··· GESPEICHERTE ZEILEN

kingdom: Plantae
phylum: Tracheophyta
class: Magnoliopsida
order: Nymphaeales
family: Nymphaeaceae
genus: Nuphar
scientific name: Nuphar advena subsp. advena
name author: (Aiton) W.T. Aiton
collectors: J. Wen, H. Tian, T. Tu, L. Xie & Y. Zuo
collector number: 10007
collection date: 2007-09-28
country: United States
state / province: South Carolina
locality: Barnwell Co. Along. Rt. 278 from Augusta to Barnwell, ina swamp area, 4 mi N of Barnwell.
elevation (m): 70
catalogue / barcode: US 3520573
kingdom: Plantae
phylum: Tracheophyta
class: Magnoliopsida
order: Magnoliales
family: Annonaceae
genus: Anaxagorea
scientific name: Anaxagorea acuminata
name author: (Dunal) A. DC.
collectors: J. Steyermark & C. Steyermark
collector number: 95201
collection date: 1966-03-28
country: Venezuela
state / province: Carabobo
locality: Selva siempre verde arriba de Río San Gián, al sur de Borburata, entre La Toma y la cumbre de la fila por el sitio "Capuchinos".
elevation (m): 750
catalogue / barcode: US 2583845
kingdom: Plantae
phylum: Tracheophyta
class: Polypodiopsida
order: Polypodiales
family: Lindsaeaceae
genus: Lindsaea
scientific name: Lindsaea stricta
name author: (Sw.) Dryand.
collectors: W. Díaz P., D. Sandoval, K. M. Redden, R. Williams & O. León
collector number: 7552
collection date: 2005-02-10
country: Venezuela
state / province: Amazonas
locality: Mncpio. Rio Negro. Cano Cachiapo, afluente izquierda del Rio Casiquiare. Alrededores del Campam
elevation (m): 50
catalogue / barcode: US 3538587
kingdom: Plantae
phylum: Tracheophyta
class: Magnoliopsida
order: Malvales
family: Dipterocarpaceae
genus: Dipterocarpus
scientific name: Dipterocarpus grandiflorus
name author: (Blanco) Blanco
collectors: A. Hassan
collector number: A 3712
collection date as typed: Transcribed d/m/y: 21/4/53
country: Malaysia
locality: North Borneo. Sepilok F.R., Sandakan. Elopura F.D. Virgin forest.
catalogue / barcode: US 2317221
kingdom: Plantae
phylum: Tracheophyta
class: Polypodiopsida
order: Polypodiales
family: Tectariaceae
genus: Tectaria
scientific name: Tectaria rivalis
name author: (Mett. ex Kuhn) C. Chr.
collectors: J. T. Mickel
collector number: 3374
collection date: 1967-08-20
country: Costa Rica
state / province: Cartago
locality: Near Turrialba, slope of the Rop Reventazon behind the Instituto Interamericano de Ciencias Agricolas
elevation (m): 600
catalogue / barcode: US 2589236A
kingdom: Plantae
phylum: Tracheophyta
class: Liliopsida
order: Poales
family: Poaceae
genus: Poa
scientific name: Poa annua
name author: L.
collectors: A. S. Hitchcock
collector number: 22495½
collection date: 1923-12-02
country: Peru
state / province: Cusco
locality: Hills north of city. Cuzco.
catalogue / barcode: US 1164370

······

- AUFGABE -
Kannst du die Zeilen wortgetreu wiederholen, beginnend mit der Zeile, die „order: Nymphaeales“ enthält, und endend mit der Zeile, die „country: Costa Rica“ enthält, beide eingeschlossen?

- ERLEDIGTE AUFGABE -
order: Nymphaeales
family: Nymphaeaceae
genus: Nuphar
scientific name: Nuphar advena subsp. advena
name author: (Aiton) W.T. Aiton
collectors: J. Wen, H. Tian, T. Tu, L. Xie & Y. Zuo
collector number: 10007
collection date: 2007-09-28
country: United States
state / province: South Carolina
locality: Barnwell Co. Along. Rt. 278 from Augusta to Barnwell, ina swamp area, 4 mi N of Barnwell.
elevation (m): 70
catalogue / barcode: US 3520573
kingdom: Plantae
phylum: Tracheophyta
class: Magnoliopsida
order: Magnoliales
family: Annonaceae
genus: Anaxagorea
scientific name: Anaxagorea acuminata
name author: (Dunal) A. DC.
collectors: J. Steyermark & C. Steyermark
collector number: 95201
collection date: 1966-03-28
country: Venezuela
state / province: Carabobo
locality: Selva siempre verde arriba de Río San Gián, al sur de Borburata, entre La Toma y la cumbre de la fila por el sitio "Capuchinos".
elevation (m): 750
catalogue / barcode: US 2583845
kingdom: Plantae
phylum: Tracheophyta
class: Polypodiopsida
order: Polypodiales
family: Lindsaeaceae
genus: Lindsaea
scientific name: Lindsaea stricta
name author: (Sw.) Dryand.
collectors: W. Díaz P., D. Sandoval, K. M. Redden, R. Williams & O. León
collector number: 7552
collection date: 2005-02-10
country: Venezuela
state / province: Amazonas
locality: Mncpio. Rio Negro. Cano Cachiapo, afluente izquierda del Rio Casiquiare. Alrededores del Campam
elevation (m): 50
catalogue / barcode: US 3538587
kingdom: Plantae
phylum: Tracheophyta
class: Magnoliopsida
order: Malvales
family: Dipterocarpaceae
genus: Dipterocarpus
scientific name: Dipterocarpus grandiflorus
name author: (Blanco) Blanco
collectors: A. Hassan
collector number: A 3712
collection date as typed: Transcribed d/m/y: 21/4/53
country: Malaysia
locality: North Borneo. Sepilok F.R., Sandakan. Elopura F.D. Virgin forest.
catalogue / barcode: US 2317221
kingdom: Plantae
phylum: Tracheophyta
class: Polypodiopsida
order: Polypodiales
family: Tectariaceae
genus: Tectaria
scientific name: Tectaria rivalis
name author: (Mett. ex Kuhn) C. Chr.
collectors: J. T. Mickel
collector number: 3374
collection date: 1967-08-20
country: Costa Rica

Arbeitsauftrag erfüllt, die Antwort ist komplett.